◆ **Text excerpt**:
>>

The external mic is a big improvement on the latest video.  The audio level does decrease when you turn your head.  You could keyframe in your editor, but that would be a lot of work.  I enjoyed your photos on the 365 project.  If I was on YouTube I would follow.  Have you thought about Vimeo?


----------



## SHUTTERHIVE

CherylL said:


> The external mic is a big improvement on the latest video.  The audio level does decrease when you turn your head.  You could keyframe in your editor, but that would be a lot of work.  I enjoyed your photos on the 365 project.  If I was on YouTube I would follow.  Have you thought about Vimeo?



I think I just need to train myself to stop looking around while talking to the camera. When I first decided to start a channel I had actually planned to do it exclusively on Vimeo, when I came to create it I completely forgot and set it up on YouTube, I may well add it to Vimeo too.

Thanks for your feedback I truly appreciate it.

Kai


----------



## Scatterbrained

You could always get a wireless lav mic and then you wouldn't have to worry about it.    Granted even the cheap ones aren't cheap compared to a shotgun mic.


----------



## SHUTTERHIVE

Scatterbrained said:


> You could always get a wireless lav mic and then you wouldn't have to worry about it.    Granted even the cheap ones aren't cheap compared to a shotgun mic.



I could do that but the Rode mic was a decent price and it does the job for most situations. Maybe if the channel picks up I will consider sound, my next upgrade will be stabilisation


----------

<<

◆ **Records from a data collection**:
>>

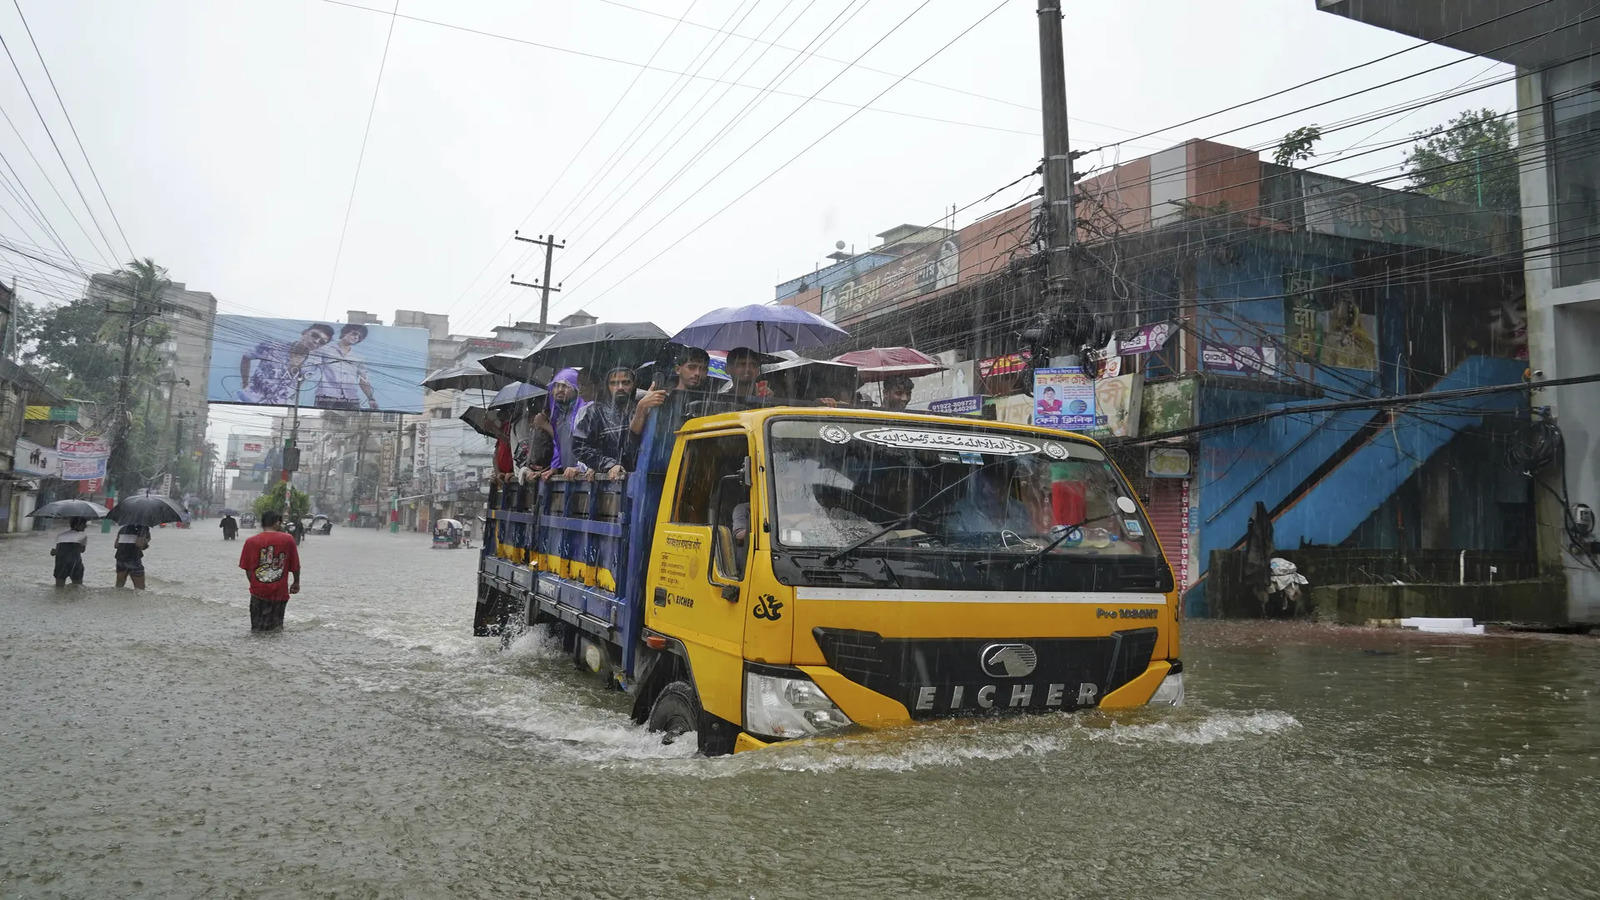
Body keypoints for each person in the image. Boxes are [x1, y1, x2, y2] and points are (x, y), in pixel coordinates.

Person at [630, 346, 714, 469]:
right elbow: (634, 435)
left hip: (699, 467)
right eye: (692, 367)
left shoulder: (710, 402)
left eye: (702, 369)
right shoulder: (660, 397)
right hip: (659, 468)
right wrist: (642, 407)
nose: (697, 373)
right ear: (678, 369)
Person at [236, 323, 334, 405]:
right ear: (304, 332)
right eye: (315, 335)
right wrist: (245, 383)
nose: (316, 341)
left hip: (278, 406)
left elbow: (298, 384)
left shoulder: (312, 365)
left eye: (321, 342)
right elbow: (246, 357)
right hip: (248, 399)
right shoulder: (272, 346)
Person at [574, 365, 641, 478]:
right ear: (607, 386)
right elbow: (579, 446)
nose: (620, 387)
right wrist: (607, 464)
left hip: (639, 480)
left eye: (625, 383)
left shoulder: (642, 408)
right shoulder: (596, 412)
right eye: (614, 383)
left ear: (633, 385)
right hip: (608, 484)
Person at [240, 509, 301, 632]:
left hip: (258, 594)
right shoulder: (288, 540)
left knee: (256, 630)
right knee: (276, 630)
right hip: (279, 594)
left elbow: (247, 569)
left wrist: (256, 584)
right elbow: (295, 565)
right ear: (276, 523)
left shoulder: (250, 542)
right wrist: (296, 582)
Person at [313, 324, 379, 411]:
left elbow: (363, 380)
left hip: (351, 398)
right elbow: (310, 368)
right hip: (326, 397)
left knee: (353, 423)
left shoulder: (358, 357)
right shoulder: (324, 349)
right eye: (354, 334)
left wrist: (371, 399)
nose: (356, 338)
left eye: (359, 337)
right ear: (345, 332)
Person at [542, 367, 590, 480]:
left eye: (565, 386)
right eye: (556, 386)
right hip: (567, 476)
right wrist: (554, 467)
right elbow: (558, 444)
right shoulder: (558, 415)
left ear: (576, 388)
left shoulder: (585, 410)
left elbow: (589, 444)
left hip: (584, 477)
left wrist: (581, 467)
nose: (559, 390)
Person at [51, 517, 89, 587]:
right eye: (84, 524)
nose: (86, 526)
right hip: (75, 563)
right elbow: (82, 550)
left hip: (61, 563)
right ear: (76, 525)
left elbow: (53, 552)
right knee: (77, 587)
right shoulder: (83, 536)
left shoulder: (60, 535)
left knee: (59, 587)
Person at [114, 523, 150, 589]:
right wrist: (146, 542)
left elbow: (116, 545)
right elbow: (139, 544)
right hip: (133, 558)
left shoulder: (123, 528)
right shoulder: (142, 528)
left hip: (120, 558)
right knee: (140, 589)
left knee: (119, 587)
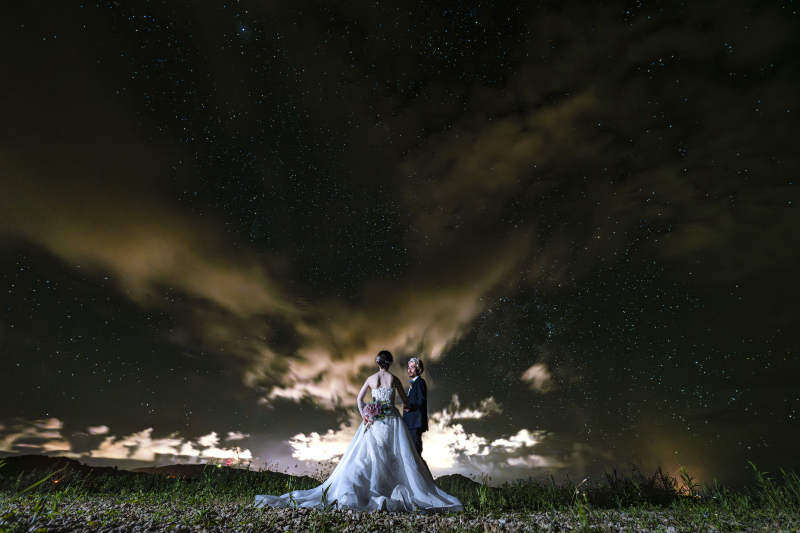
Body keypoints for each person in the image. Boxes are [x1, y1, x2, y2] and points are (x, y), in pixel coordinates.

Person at [254, 350, 463, 513]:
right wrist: (401, 405)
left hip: (374, 422)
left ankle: (370, 488)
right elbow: (405, 401)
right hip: (391, 420)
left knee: (370, 455)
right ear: (389, 363)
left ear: (377, 363)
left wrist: (364, 413)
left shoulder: (371, 379)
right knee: (396, 455)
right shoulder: (395, 380)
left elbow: (359, 398)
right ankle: (390, 488)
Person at [402, 357, 427, 456]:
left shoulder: (420, 382)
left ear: (419, 370)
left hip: (415, 422)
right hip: (411, 422)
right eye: (408, 367)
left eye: (412, 367)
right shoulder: (414, 383)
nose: (409, 369)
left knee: (416, 452)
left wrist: (410, 407)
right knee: (411, 451)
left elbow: (422, 401)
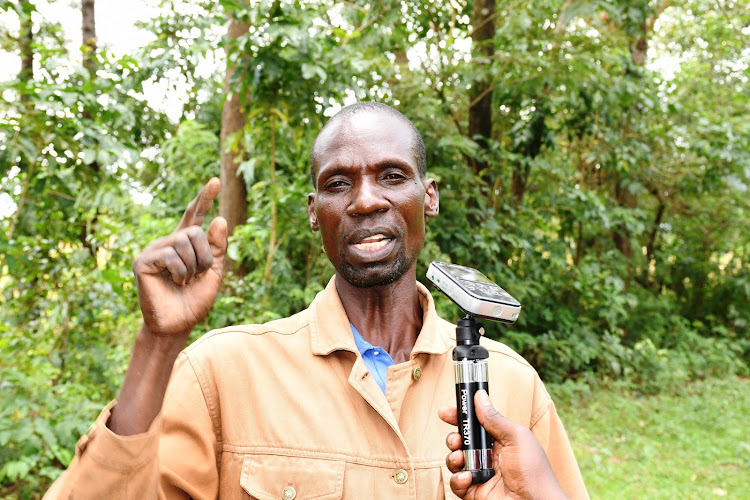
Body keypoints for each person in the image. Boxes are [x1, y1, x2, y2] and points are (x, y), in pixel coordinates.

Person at [45, 102, 588, 499]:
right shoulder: (221, 376)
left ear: (429, 196)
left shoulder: (511, 386)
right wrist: (157, 345)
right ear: (313, 212)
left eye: (392, 176)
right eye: (338, 184)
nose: (366, 199)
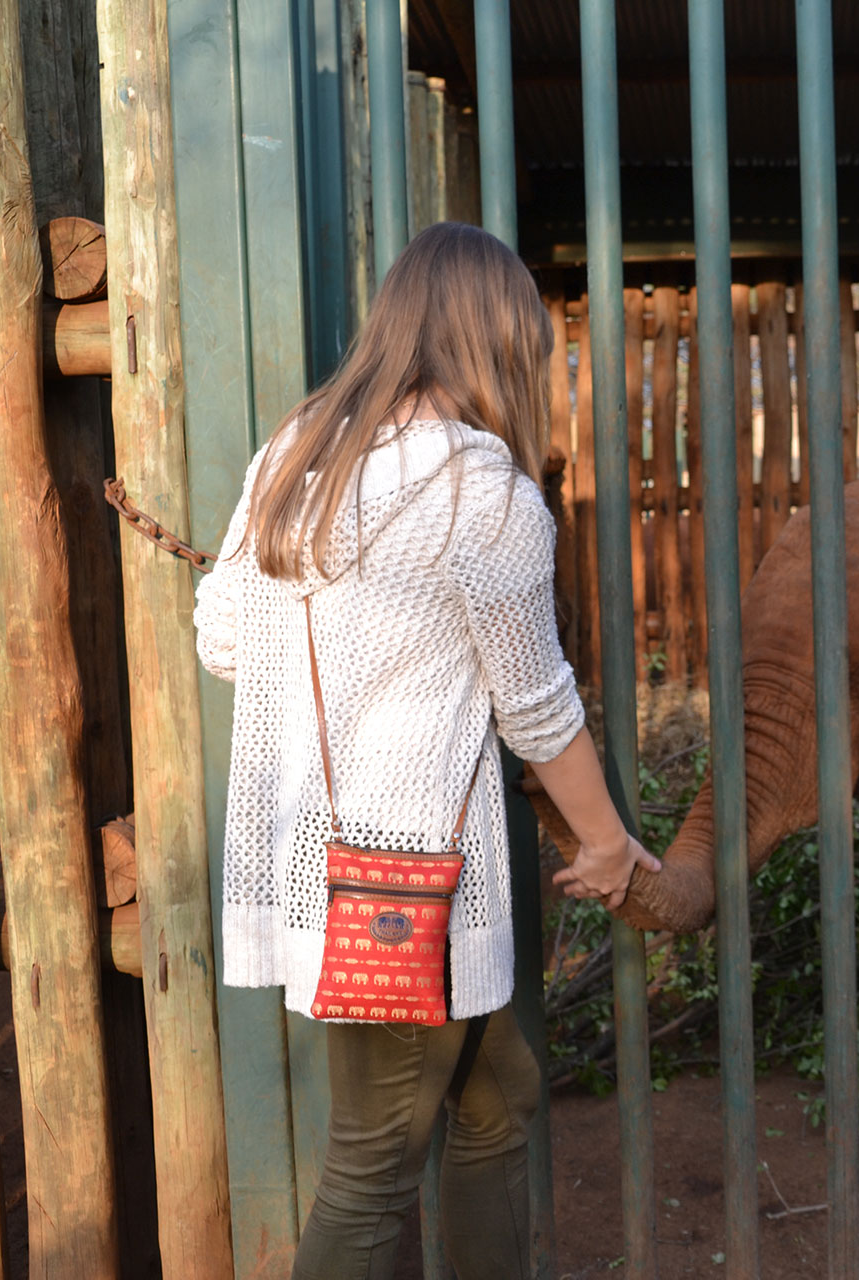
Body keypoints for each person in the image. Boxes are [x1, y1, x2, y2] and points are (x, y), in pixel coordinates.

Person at [194, 220, 658, 1279]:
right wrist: (609, 846)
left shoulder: (299, 452)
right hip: (407, 886)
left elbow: (223, 635)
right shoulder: (483, 493)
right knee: (370, 1169)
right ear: (501, 341)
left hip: (322, 858)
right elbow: (537, 708)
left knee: (500, 1096)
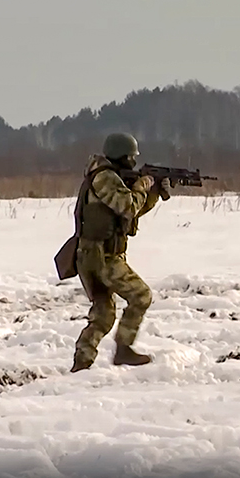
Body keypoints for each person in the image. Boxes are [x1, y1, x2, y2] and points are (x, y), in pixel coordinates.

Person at [70, 133, 169, 372]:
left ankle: (81, 364)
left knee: (103, 315)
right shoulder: (105, 178)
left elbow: (131, 212)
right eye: (130, 157)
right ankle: (123, 350)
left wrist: (153, 191)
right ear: (121, 156)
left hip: (95, 255)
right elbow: (127, 206)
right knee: (141, 295)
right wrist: (141, 187)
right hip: (101, 257)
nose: (133, 162)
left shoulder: (108, 176)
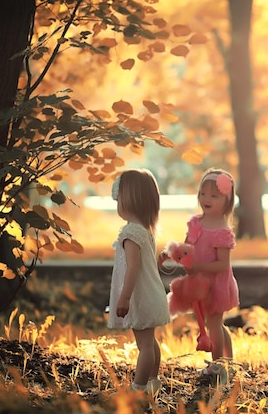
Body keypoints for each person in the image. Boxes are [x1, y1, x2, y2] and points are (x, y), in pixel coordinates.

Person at [107, 169, 170, 395]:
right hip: (152, 294)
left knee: (144, 346)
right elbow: (144, 266)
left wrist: (124, 298)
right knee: (150, 343)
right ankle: (153, 381)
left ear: (128, 199)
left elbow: (133, 268)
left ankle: (138, 388)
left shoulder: (131, 233)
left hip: (140, 298)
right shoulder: (145, 231)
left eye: (119, 197)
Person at [182, 167, 239, 375]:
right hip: (201, 283)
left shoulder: (222, 231)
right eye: (203, 193)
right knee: (216, 323)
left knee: (215, 323)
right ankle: (228, 362)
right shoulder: (196, 222)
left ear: (227, 200)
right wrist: (179, 255)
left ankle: (218, 366)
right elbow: (187, 245)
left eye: (214, 196)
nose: (207, 198)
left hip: (217, 285)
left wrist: (198, 266)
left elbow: (222, 265)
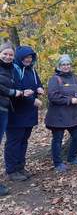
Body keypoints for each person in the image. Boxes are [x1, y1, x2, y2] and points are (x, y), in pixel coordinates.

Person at [5, 45, 44, 181]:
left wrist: (39, 88)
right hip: (16, 112)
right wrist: (32, 100)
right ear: (20, 57)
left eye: (30, 57)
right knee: (14, 142)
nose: (28, 60)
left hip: (29, 113)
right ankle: (11, 170)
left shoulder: (31, 70)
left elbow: (37, 83)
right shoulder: (14, 70)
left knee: (24, 141)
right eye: (26, 57)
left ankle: (20, 166)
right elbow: (16, 89)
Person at [45, 55, 77, 172]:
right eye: (63, 64)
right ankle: (57, 163)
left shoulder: (75, 78)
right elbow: (53, 97)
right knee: (57, 139)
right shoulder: (55, 79)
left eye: (68, 64)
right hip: (58, 117)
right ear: (59, 66)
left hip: (72, 116)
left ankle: (71, 157)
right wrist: (70, 100)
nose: (66, 66)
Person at [0, 43, 28, 195]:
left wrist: (21, 92)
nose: (8, 56)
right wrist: (13, 92)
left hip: (4, 109)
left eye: (10, 55)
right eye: (5, 53)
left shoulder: (10, 69)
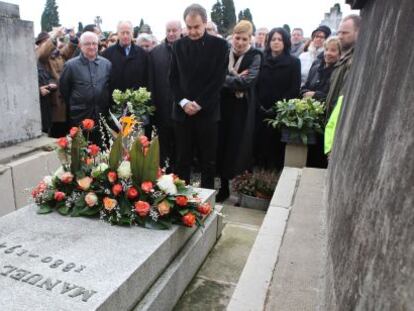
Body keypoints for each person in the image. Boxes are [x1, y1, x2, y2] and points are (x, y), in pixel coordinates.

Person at [170, 3, 228, 189]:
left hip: (207, 112)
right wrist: (184, 102)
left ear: (205, 23)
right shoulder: (178, 45)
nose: (193, 31)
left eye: (197, 27)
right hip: (182, 112)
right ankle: (180, 200)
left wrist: (199, 103)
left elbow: (218, 80)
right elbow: (172, 79)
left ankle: (206, 203)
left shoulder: (220, 46)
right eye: (189, 27)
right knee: (182, 160)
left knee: (208, 161)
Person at [216, 20, 262, 202]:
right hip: (222, 108)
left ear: (250, 39)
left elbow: (248, 82)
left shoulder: (255, 56)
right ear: (232, 37)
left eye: (244, 39)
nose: (240, 42)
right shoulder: (224, 53)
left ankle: (243, 190)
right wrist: (233, 79)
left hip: (242, 111)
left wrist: (225, 79)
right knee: (220, 148)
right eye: (237, 38)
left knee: (240, 150)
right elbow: (215, 76)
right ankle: (223, 188)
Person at [255, 27, 301, 170]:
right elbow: (254, 84)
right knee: (259, 145)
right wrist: (259, 105)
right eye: (273, 39)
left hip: (281, 112)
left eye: (279, 39)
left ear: (285, 42)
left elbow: (294, 88)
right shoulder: (261, 59)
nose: (276, 42)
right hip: (260, 110)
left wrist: (277, 107)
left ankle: (273, 177)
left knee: (276, 148)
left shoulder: (294, 62)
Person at [59, 32, 112, 145]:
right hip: (80, 116)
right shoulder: (71, 65)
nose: (92, 47)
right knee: (81, 150)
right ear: (80, 45)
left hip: (101, 115)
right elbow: (64, 89)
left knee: (101, 148)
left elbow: (108, 87)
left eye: (94, 43)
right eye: (87, 44)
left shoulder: (106, 64)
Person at [300, 37, 341, 168]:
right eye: (327, 49)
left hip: (326, 119)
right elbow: (304, 87)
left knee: (319, 156)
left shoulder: (338, 72)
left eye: (333, 50)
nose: (328, 53)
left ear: (340, 54)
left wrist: (315, 95)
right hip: (309, 117)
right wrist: (305, 93)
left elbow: (334, 96)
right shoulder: (316, 67)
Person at [149, 20, 182, 172]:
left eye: (174, 30)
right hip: (162, 107)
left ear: (180, 30)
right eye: (168, 30)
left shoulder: (188, 49)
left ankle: (179, 176)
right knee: (163, 145)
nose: (171, 33)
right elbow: (151, 81)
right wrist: (153, 104)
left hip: (182, 108)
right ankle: (162, 175)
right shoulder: (155, 52)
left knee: (180, 146)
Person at [36, 27, 78, 137]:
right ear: (39, 44)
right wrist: (54, 36)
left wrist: (72, 37)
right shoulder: (42, 57)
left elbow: (68, 50)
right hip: (53, 105)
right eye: (46, 42)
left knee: (66, 134)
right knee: (56, 135)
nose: (49, 44)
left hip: (65, 104)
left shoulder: (58, 55)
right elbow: (44, 53)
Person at [102, 21, 149, 103]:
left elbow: (147, 79)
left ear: (132, 33)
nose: (125, 36)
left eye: (128, 33)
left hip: (137, 104)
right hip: (114, 104)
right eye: (122, 33)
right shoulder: (107, 54)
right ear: (118, 34)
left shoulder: (143, 54)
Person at [325, 15, 361, 118]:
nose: (340, 36)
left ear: (358, 32)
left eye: (345, 33)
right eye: (339, 32)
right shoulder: (343, 58)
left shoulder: (355, 59)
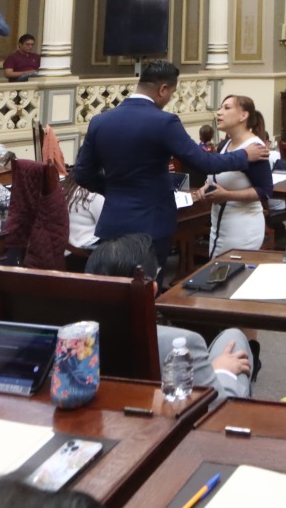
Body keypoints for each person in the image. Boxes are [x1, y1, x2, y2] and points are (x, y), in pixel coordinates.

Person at [70, 60, 269, 265]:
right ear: (163, 89)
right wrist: (244, 155)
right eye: (172, 93)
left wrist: (114, 190)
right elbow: (205, 162)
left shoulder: (100, 121)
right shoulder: (164, 122)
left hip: (113, 223)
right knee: (147, 290)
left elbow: (82, 174)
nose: (169, 99)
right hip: (151, 226)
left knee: (115, 288)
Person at [85, 234, 253, 401]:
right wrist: (220, 371)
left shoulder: (75, 340)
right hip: (177, 416)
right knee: (234, 338)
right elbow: (217, 409)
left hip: (105, 413)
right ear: (153, 288)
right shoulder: (182, 343)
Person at [200, 94, 274, 255]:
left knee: (231, 276)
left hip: (243, 229)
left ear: (243, 115)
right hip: (220, 225)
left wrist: (228, 195)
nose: (219, 113)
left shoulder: (255, 149)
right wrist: (205, 188)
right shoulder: (224, 144)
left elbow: (265, 190)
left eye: (226, 108)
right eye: (220, 108)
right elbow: (216, 177)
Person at [63, 175, 105, 251]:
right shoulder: (94, 196)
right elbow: (107, 226)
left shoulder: (65, 190)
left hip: (67, 249)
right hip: (89, 251)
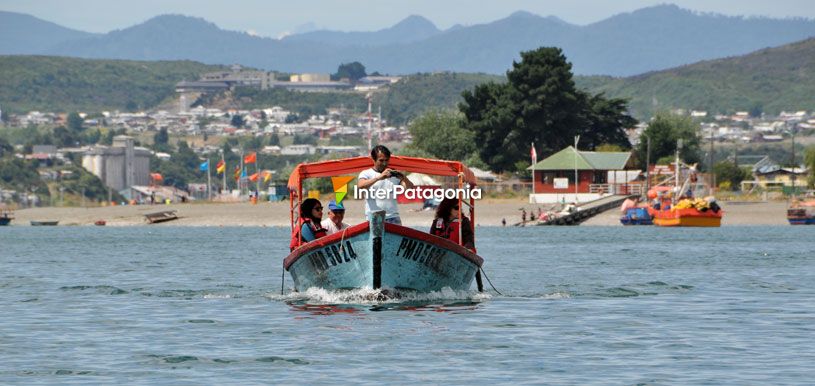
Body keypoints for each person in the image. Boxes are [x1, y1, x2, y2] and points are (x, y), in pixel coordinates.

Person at [357, 145, 415, 225]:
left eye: (386, 160)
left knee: (397, 238)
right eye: (381, 160)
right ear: (373, 159)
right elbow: (360, 185)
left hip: (393, 217)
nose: (384, 163)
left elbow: (410, 188)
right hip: (374, 217)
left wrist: (404, 177)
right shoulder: (366, 173)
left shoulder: (393, 173)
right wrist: (379, 177)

<<

◆ **Required actions**:
- 1) In the forum thread, what does SHUTTERHIVE name as the next upgrade?
- 2) Name every forum username that appears in the forum thread.
The records have no connection to the forum thread.

◆ **Solutions below**:
- 1) Stabilization.

- 2) CherylL, SHUTTERHIVE, Scatterbrained